Write out each line from the data below that includes the word "building".

-------- Input

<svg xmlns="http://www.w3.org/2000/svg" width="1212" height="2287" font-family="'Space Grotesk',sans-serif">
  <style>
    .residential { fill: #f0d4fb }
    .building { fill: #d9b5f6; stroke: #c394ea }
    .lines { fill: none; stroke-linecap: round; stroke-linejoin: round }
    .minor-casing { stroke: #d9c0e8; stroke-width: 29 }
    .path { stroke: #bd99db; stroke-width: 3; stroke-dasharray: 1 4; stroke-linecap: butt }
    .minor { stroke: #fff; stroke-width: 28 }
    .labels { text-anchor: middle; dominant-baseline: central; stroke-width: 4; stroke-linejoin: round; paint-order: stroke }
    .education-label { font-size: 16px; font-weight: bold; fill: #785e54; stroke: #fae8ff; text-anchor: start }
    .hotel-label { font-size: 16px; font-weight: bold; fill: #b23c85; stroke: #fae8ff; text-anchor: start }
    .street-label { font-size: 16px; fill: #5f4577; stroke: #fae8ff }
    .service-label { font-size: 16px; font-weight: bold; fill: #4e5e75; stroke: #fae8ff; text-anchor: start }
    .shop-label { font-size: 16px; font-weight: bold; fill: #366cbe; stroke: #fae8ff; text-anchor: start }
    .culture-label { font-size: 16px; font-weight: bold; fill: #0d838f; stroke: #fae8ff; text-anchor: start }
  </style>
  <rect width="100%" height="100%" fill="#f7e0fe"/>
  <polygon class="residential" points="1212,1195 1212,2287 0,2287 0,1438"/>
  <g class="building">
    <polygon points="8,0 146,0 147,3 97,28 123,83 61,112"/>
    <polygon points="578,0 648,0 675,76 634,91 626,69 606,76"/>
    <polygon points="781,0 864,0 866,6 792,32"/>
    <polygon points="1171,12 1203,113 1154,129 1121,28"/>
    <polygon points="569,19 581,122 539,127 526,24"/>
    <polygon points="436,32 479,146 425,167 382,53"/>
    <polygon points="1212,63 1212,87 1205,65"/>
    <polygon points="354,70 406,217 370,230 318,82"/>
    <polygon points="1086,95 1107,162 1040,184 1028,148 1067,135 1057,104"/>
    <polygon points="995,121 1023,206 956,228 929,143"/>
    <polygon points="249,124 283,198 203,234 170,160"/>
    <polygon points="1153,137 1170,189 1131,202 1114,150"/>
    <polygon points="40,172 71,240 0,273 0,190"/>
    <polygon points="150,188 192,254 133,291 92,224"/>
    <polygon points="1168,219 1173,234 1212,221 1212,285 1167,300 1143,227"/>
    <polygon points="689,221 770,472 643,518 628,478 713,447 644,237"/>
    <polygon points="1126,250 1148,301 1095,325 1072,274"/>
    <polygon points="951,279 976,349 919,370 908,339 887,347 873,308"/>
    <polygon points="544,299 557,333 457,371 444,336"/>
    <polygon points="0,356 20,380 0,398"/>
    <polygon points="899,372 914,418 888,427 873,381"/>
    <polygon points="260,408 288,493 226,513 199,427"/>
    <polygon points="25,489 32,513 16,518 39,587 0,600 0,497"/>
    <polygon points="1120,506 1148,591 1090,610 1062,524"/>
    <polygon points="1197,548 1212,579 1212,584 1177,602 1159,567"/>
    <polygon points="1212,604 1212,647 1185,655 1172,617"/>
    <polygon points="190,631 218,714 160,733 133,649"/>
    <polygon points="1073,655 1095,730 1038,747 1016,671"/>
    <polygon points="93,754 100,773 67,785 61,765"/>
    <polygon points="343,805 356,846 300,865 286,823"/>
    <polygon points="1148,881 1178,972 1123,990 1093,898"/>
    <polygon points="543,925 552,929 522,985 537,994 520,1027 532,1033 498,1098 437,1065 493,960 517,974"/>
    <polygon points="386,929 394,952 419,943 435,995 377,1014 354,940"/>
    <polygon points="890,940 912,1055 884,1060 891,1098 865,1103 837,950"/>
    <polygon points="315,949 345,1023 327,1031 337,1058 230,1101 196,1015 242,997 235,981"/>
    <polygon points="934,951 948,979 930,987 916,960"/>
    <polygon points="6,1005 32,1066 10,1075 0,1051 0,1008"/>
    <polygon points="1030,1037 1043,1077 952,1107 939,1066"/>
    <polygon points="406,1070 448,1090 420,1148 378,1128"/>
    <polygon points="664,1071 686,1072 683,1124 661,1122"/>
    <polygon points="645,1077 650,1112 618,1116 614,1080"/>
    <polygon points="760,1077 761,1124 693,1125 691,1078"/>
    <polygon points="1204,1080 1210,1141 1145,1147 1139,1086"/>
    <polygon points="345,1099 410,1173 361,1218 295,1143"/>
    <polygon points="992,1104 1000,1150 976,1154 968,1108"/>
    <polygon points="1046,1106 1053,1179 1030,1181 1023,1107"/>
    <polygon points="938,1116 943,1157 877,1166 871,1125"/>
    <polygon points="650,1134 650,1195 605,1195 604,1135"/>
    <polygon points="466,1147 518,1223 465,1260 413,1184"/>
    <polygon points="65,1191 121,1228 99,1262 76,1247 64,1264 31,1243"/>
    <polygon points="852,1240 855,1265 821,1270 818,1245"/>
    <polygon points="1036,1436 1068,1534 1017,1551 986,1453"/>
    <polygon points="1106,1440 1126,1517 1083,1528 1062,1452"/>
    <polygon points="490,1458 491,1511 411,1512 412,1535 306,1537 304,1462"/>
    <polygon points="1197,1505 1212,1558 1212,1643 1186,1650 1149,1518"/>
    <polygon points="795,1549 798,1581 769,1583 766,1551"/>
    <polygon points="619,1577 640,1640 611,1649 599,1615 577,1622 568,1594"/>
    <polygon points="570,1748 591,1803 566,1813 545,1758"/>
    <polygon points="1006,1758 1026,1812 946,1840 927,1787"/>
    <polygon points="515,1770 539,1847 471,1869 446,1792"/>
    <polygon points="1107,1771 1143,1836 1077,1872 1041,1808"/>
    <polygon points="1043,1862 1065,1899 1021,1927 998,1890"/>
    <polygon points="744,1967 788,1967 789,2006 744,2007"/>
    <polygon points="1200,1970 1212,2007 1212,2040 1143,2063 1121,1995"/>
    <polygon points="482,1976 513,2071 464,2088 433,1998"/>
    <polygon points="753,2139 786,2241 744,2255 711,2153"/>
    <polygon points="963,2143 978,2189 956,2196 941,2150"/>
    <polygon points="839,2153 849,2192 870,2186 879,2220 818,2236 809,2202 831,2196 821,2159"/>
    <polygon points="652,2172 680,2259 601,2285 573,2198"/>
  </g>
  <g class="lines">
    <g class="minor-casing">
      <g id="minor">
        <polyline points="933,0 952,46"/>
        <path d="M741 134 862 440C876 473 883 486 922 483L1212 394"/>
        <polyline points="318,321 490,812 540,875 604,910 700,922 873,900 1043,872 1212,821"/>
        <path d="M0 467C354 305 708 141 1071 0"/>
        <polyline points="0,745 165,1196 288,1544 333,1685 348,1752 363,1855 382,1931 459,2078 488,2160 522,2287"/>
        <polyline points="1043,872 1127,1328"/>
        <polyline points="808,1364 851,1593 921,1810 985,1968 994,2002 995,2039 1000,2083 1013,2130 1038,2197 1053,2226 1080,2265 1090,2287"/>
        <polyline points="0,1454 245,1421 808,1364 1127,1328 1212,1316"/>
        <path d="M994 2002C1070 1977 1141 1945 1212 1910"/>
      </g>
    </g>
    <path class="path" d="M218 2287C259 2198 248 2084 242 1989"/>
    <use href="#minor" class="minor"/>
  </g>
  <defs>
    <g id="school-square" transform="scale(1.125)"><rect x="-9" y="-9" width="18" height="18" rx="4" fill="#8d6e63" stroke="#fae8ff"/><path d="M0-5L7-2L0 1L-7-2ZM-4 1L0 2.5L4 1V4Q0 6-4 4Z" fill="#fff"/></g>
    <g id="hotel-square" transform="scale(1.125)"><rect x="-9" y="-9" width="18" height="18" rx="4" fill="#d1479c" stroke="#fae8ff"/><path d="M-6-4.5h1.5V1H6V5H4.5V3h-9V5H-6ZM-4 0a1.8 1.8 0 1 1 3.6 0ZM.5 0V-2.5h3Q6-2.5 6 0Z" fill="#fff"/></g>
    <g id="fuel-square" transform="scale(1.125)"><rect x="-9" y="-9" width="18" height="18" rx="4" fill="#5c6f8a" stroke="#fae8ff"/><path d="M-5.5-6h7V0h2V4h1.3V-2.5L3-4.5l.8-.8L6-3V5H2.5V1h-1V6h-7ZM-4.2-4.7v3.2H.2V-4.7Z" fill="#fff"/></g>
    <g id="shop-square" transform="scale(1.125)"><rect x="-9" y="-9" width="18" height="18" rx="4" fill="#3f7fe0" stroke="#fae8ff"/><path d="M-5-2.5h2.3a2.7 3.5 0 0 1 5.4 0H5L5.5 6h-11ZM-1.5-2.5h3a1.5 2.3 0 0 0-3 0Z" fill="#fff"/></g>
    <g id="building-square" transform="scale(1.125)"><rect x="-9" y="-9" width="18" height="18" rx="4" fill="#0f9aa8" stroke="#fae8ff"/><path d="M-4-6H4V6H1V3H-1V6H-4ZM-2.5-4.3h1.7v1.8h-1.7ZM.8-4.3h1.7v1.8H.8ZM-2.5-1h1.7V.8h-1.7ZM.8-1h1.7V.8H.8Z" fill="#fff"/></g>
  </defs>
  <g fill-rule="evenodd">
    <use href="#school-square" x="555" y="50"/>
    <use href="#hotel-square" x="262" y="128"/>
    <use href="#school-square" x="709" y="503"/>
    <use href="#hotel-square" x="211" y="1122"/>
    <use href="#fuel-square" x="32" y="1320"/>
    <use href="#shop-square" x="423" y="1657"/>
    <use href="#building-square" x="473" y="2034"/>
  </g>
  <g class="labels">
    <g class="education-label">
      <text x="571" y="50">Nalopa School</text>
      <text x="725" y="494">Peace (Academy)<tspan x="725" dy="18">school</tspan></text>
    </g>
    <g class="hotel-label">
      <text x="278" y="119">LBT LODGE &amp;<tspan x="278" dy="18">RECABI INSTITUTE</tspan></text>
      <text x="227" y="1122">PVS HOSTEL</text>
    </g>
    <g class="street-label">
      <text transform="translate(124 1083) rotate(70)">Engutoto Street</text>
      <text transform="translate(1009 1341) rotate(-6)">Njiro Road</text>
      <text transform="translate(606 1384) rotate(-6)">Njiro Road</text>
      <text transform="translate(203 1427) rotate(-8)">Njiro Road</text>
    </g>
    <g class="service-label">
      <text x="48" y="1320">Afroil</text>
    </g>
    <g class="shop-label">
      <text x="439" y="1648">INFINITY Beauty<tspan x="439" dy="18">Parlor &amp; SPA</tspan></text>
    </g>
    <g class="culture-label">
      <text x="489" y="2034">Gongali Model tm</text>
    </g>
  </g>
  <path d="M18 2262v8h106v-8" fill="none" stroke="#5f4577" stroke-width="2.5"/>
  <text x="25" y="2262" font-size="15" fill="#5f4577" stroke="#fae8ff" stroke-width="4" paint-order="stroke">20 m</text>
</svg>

----------------

- **Output for this task**:
    .building { fill: #d9b5f6; stroke: #c394ea }
  <g class="building">
    <g id="building-square" transform="scale(1.125)"><rect x="-9" y="-9" width="18" height="18" rx="4" fill="#0f9aa8" stroke="#fae8ff"/><path d="M-4-6H4V6H1V3H-1V6H-4ZM-2.5-4.3h1.7v1.8h-1.7ZM.8-4.3h1.7v1.8H.8ZM-2.5-1h1.7V.8h-1.7ZM.8-1h1.7V.8H.8Z" fill="#fff"/></g>
    <use href="#building-square" x="473" y="2034"/>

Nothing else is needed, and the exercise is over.